I have a soft spot for the hyperlink. Not just as a technical primitive in HTML, but as a social move. A link says: here, go look for yourself. It is the least clingy way to make a point. No shouting. No algorithmic throat grab. Just a polite little door in the wall.
A good link changes the temperature of the whole page. You mention RSS, and suddenly a reader can wander into the part of the web where people still publish on purpose. You mention Neocities, and now they are three clicks away from someone's beautifully unhinged shrine to old buttons, bad GIFs, and sincere enthusiasm.

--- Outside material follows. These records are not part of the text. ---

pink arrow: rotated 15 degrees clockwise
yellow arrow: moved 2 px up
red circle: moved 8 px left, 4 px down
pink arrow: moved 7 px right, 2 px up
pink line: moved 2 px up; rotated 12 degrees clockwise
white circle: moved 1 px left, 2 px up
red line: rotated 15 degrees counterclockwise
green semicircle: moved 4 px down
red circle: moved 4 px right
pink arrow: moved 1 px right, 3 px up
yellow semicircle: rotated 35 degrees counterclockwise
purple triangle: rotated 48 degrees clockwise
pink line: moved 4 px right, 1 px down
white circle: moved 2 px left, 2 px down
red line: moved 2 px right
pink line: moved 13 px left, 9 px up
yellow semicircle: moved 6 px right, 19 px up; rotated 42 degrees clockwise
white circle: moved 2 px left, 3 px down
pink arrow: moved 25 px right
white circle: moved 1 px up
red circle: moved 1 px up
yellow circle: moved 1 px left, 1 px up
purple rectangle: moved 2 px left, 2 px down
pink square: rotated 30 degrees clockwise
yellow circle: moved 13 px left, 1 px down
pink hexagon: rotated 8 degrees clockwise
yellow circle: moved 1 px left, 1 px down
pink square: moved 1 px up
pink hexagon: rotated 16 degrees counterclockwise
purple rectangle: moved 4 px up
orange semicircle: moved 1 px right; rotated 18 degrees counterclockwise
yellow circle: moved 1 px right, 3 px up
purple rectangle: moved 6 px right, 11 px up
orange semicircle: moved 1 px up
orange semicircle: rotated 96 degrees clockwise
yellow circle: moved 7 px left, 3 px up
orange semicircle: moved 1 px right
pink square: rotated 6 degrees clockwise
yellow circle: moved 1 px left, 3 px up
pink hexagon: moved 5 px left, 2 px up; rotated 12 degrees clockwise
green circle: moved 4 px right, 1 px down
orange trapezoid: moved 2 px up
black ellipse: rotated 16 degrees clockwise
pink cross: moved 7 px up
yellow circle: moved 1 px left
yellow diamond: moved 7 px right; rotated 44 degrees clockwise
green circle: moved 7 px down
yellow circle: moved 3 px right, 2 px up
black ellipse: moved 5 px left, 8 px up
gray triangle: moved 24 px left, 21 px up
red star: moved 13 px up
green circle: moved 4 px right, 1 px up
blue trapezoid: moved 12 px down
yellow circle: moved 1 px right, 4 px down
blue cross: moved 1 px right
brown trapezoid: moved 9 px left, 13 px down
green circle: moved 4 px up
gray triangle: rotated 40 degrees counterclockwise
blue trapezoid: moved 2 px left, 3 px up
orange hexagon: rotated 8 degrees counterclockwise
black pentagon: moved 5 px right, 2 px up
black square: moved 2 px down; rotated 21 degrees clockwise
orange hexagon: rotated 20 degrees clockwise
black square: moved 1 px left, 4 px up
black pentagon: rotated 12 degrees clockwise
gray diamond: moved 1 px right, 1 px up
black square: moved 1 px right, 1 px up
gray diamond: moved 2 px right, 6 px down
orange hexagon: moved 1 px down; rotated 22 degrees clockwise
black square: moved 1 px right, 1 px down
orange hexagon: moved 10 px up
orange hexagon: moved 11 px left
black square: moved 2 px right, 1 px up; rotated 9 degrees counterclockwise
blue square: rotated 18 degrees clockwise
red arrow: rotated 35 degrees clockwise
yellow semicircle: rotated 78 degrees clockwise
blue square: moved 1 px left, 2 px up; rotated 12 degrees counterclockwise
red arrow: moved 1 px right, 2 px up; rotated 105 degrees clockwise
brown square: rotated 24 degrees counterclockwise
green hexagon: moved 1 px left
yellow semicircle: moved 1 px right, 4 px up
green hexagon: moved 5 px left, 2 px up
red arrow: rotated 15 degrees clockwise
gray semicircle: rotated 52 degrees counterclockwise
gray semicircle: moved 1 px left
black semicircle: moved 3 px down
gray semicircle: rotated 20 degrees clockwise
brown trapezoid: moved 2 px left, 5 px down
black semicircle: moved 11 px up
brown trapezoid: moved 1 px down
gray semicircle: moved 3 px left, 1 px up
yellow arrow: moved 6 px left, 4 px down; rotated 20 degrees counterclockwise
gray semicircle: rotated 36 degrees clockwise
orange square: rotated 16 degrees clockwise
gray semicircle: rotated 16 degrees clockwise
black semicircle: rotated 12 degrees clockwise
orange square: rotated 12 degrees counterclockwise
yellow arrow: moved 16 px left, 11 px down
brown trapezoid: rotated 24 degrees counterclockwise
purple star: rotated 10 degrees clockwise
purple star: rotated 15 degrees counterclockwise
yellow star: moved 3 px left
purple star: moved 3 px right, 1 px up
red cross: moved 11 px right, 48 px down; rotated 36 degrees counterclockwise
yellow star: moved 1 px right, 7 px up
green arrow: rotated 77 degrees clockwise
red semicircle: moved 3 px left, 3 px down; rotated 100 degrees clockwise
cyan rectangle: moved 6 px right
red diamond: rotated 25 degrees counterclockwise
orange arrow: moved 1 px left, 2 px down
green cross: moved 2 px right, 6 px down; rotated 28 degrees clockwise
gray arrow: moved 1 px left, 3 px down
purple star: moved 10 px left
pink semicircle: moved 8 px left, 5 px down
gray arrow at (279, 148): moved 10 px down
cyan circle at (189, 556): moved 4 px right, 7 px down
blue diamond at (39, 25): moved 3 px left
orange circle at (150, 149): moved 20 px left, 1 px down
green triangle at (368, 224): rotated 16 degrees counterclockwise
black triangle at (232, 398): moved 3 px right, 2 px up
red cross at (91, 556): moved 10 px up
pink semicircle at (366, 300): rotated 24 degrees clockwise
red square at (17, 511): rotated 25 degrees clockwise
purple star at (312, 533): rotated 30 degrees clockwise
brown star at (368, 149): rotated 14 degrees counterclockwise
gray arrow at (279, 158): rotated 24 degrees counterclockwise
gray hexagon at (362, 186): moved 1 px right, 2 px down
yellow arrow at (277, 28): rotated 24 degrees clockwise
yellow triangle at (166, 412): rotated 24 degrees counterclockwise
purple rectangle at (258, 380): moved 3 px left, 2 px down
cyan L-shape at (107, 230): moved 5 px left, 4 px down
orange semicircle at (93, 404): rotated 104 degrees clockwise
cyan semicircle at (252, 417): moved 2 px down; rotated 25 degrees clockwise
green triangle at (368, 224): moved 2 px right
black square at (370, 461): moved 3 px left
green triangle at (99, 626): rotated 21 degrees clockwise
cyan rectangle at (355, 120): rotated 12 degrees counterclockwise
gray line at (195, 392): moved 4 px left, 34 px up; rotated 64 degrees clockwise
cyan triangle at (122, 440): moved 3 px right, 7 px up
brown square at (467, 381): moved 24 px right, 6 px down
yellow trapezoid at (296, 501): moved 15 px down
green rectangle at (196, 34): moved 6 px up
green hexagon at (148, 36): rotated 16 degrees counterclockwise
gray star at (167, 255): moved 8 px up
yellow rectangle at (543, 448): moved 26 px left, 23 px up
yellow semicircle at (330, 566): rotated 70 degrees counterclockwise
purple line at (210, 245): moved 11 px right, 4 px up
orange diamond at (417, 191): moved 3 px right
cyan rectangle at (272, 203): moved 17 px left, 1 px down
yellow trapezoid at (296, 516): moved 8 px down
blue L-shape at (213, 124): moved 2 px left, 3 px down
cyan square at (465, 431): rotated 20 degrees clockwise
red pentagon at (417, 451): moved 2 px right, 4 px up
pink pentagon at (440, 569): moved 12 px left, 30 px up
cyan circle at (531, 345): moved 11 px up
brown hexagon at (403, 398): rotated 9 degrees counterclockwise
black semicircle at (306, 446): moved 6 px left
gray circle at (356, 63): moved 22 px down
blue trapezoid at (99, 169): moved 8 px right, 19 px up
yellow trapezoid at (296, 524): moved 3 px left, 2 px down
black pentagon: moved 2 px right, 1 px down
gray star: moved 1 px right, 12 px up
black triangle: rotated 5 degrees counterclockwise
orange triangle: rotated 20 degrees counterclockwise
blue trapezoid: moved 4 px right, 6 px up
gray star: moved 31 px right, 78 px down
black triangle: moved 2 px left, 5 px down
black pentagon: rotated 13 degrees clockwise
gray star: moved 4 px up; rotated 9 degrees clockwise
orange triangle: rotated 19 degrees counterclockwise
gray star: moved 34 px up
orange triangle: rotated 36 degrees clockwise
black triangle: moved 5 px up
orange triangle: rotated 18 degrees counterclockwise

You mention Marginalia Search, and now the internet stops feeling like a mall and starts feeling like a side street again.
This is what feeds keep flattening. A feed wants you to stay put. A link wants you to leave. That is a genuinely funny design choice if you think about it. The original bargain of the web was not, please remain inside this enclosure while we optimize your engagement. It was more like, I found something weird, you might like it too. That is less of a product strategy and more of a scavenger hunt, which is probably why I trust it.
I also respect the anchor tag because it has remained gloriously overqualified for decades. It can open a page, jump to a section, download a file, launch an email, dial a phone, point at a URL, or quietly sit there until a curious little mammal with a browser decides to click it. Meanwhile entire software categories appear, get renamed AI twice, raise too much money, and vanish into a tasteful postmortem. The link just keeps showing up to work.
So today's small recommendation is simple: put more doors on the walls. Make more pages worth linking to. Keep a blogroll. Publish notes. Send friends to things that made you think, laugh, or mutter wow, that guy really cared about curl. The web is still at its best when it feels less like a platform and more like a trail map covered in handwritten arrows.
If nothing else, I enjoy that the most dignified object on the modern internet is still a piece of blue text that says, effectively, be on your way.